Work to complete
Collect from the data below each line with "pengeluaran".

**** Input records

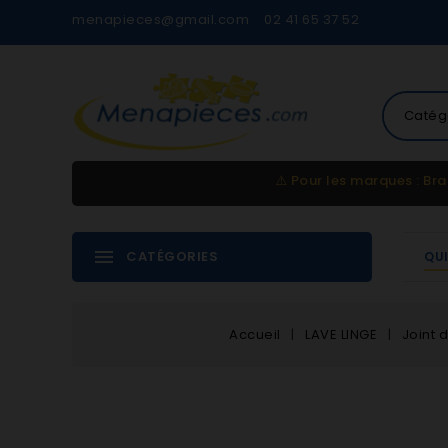
menapieces@gmail.com
02 41 65 37 52
Catég
⚠️
Pour les marques : Bra
CATÉGORIES
QU
Accueil
LAVE LINGE
Joint 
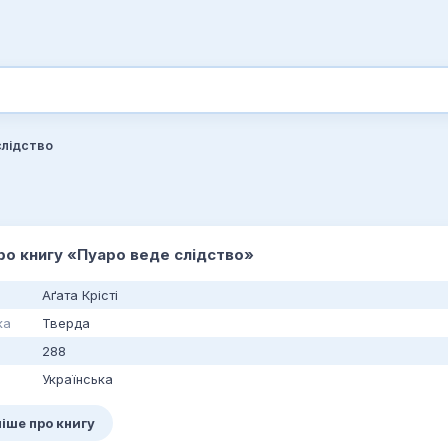
слідство
про книгу «Пуаро веде слідство»
Аґата Крісті
ка
Тверда
288
Українська
іше про книгу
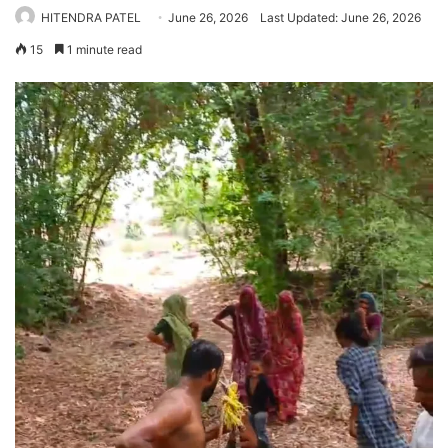
HITENDRA PATEL
June 26, 2026
Last Updated: June 26, 2026
15
1 minute read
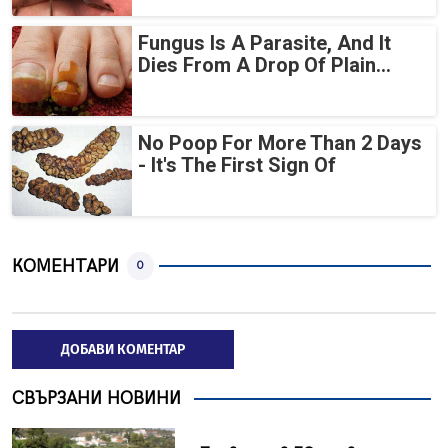
Fungus Is A Parasite, And It
Dies From A Drop Of Plain...
No Poop For More Than 2 Days
- It's The First Sign Of
КОМЕНТАРИ
0
ДОБАВИ КОМЕНТАР
СВЪРЗАНИ НОВИНИ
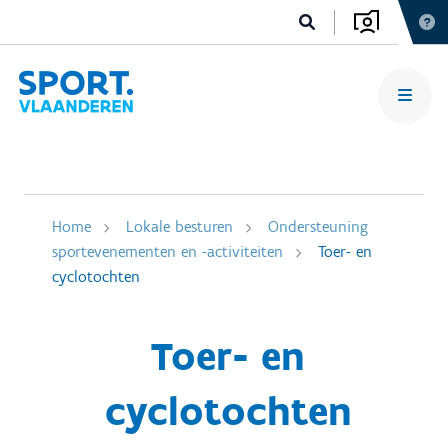
Home
Lokale besturen
Ondersteuning
sportevenementen en -activiteiten
Toer- en
cyclotochten
Toer- en
cyclotochten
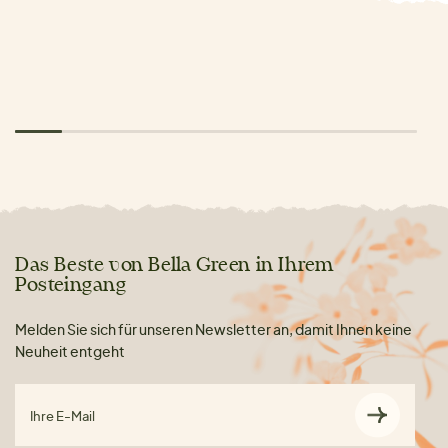
Das Beste von Bella Green in Ihrem
Posteingang
Melden Sie sich für unseren Newsletter an, damit Ihnen keine
Neuheit entgeht
Ihre E-Mail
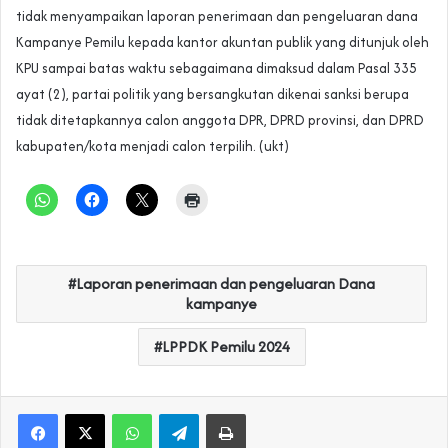
tidak menyampaikan laporan penerimaan dan pengeluaran dana
Kampanye Pemilu kepada kantor akuntan publik yang ditunjuk oleh
KPU sampai batas waktu sebagaimana dimaksud dalam Pasal 335
ayat (2), partai politik yang bersangkutan dikenai sanksi berupa
tidak ditetapkannya calon anggota DPR, DPRD provinsi, dan DPRD
kabupaten/kota menjadi calon terpilih. (ukt)
Laporan penerimaan dan pengeluaran Dana
kampanye
LPPDK Pemilu 2024
WhatsApp
Telegram
Print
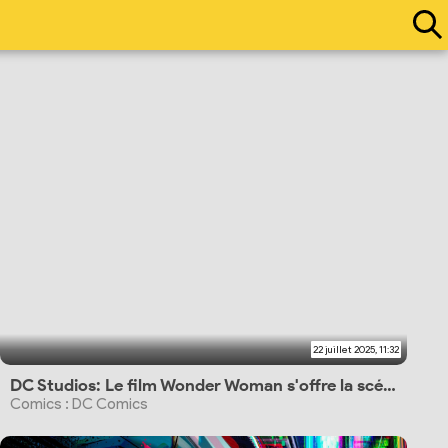
22 juillet 2025, 11:32
DC Studios: Le film Wonder Woman s'offre la scénariste du film Supergirl
Comics : DC Comics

********

Exercise solution
tidak menyampaikan laporan penerimaan dan pengeluaran dana
Laporan penerimaan dan pengeluaran Dana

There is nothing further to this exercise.